Exercise instructions:
- 1) In the figure legends below on GRK2 kinase-domain mutagenesis, which residues near the expected phosphoacceptor binding site were substituted with alanine?
- 2) According to the figure legends on GRK2 kinase-domain mutagenesis, what structure was the closed conformation of the GRK2 kinase domain modeled on?

Text section:

Figure 2
Figure 2. Kinase Domain Residues Targeted for Mutagenesis
The GRK2 kinase domain was modeled in a closed conformation based on an activated structure of PKA (PDB 1L3R). Two regions of the kinase domain were targeted for mutagenesis: the large lobe and the C-tail. To indicate the expected position of the phosphoacceptor binding site, the PKA inhibitor PKI (space-filling atoms in gray) was mapped onto the GRK2 structure. Nearby residues that could interact with other regions of the receptor (His280, Tyr281, Gln285, Ser284, His394, Lys395, and Lys397) were substituted with alanine. The AST of GRK2 has also been implicated in receptor interaction (20) but residues Glu476-Leu499 have been unstructured in all crystals of GRK2 reported thus far. However, a nearly fully ordered AST loop (black backbone) was observed in GRK1 (8). This structure was mapped onto GRK2 to provide an estimate of the position of amino acids in the AST. Pro473, Glu476, Val477, Asp481, Phe483, Asp484, Ile485, Phe488, Glu490, Gly495, and Leu499 in the AST were selected for site-directed mutagenesis. Substituted residues that showed diminished capacity to phosphorylate receptor and at least some of the non-receptor substrates have carbon atoms colored magenta, whereas those that did not have significant effects on rhodopsin phosphorylation have carbons colored yellow. (Inset) A space-filling model of GRK2 at the plasma membrane using the Fig. 1 coloring scheme (RH domain is purple and magenta, and the PH domain is colored brown). We speculated that the cleft between the lipid bilayer and the kinase large lobe could serve to accommodate the intracellular loops and carboxyl tail of a GPCR. Mutated residues in the kinase domain are shown as yellow spheres.
Figure 3
Figure 3. Expression and Phosphorylation of Light-activated Rhodopsin by GRK2 Kinase-Domain Mutants
A. WT and GRK2 mutant cDNAs were transiently transfected into COS-1 cells, and the amount of GRK2 in the HSS fraction of the cells was quantified by immunoblotting and densitometry. B. Kinase activity of WT and mutant GRK2 (~10 nM) in cell lysates was assessed using 15 µM light-activated rhodopsin and 200 µM γ-32P-ATP (0.2 dpm/fmol) as substrates. Coomassie-stained rhodopsin bands separated by SDS-PAGE were excised and the phosphate transferred was quantified by liquid scintillation counting. Error bars indicate SEM. One-way ANOVA was used to compare statistical significance of differences relative to WT. *, p<0.05; **, p<0.01.

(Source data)
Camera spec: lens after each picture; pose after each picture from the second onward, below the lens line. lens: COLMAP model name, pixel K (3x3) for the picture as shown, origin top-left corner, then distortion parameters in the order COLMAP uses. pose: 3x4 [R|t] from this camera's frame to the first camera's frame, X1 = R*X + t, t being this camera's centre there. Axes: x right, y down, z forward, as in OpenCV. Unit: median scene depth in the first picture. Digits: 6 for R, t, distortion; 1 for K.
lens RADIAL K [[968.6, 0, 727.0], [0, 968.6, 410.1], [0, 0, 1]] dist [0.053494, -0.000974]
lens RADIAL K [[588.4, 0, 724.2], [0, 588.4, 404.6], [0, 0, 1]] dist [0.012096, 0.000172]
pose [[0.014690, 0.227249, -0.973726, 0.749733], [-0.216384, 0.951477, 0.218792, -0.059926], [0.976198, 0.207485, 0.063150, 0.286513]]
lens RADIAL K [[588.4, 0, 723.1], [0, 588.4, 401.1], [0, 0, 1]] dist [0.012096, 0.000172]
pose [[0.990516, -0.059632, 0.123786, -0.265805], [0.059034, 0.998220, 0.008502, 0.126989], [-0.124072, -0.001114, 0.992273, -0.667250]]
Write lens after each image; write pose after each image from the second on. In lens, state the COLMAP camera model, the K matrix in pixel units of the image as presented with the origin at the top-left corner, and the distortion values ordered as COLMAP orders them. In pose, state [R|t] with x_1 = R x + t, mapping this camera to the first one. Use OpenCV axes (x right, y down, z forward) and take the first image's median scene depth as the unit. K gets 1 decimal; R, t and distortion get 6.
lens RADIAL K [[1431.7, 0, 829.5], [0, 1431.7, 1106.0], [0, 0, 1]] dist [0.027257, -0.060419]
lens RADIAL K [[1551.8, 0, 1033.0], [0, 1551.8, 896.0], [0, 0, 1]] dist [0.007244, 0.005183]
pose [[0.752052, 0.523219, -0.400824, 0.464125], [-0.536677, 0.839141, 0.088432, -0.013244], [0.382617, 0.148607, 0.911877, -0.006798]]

Problem solutions:
- 1) His280, Tyr281, Gln285, Ser284, His394, Lys395, and Lys397

- 2) An activated structure of PKA (PDB 1L3R)